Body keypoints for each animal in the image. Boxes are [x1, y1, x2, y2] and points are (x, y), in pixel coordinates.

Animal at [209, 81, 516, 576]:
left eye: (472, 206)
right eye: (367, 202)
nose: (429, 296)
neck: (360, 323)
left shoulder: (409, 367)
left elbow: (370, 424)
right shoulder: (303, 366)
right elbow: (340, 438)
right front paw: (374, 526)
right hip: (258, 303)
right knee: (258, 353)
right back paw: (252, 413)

────────────────────

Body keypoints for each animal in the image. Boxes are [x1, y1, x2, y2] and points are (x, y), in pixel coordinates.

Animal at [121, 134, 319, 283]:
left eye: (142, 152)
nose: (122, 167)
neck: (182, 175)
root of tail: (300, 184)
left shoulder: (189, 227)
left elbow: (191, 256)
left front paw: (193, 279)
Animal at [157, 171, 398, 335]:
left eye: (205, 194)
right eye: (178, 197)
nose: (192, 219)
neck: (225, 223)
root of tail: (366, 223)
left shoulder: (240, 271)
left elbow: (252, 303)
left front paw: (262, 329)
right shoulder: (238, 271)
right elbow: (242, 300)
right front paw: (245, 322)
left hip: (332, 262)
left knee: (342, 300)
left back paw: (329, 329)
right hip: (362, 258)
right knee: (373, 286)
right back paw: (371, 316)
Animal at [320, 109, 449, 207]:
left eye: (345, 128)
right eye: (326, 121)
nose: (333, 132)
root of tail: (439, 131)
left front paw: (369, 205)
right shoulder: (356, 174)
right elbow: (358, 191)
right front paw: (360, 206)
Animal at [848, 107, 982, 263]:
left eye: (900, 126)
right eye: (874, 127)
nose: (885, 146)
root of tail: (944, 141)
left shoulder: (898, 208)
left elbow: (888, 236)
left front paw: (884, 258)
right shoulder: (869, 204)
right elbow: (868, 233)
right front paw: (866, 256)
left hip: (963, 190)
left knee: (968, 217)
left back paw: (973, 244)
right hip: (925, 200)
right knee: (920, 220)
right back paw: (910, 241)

────────────────────

Task description:
Retype only the stretch of lines above starting at the one with "left front paw: (369, 205)" and stopping at the one with "right back paw: (910, 241)", exactly as written, with both kept.

Solved problem:
left front paw: (369, 205)
right shoulder: (356, 174)
right elbow: (358, 191)
right front paw: (360, 206)
Animal at [848, 107, 982, 263]:
left eye: (900, 126)
right eye: (874, 127)
nose: (885, 146)
root of tail: (944, 141)
left shoulder: (898, 208)
left elbow: (888, 236)
left front paw: (884, 258)
right shoulder: (869, 204)
right elbow: (868, 233)
right front paw: (866, 256)
left hip: (963, 190)
left knee: (968, 217)
left back paw: (973, 244)
right hip: (925, 200)
right knee: (920, 220)
right back paw: (910, 241)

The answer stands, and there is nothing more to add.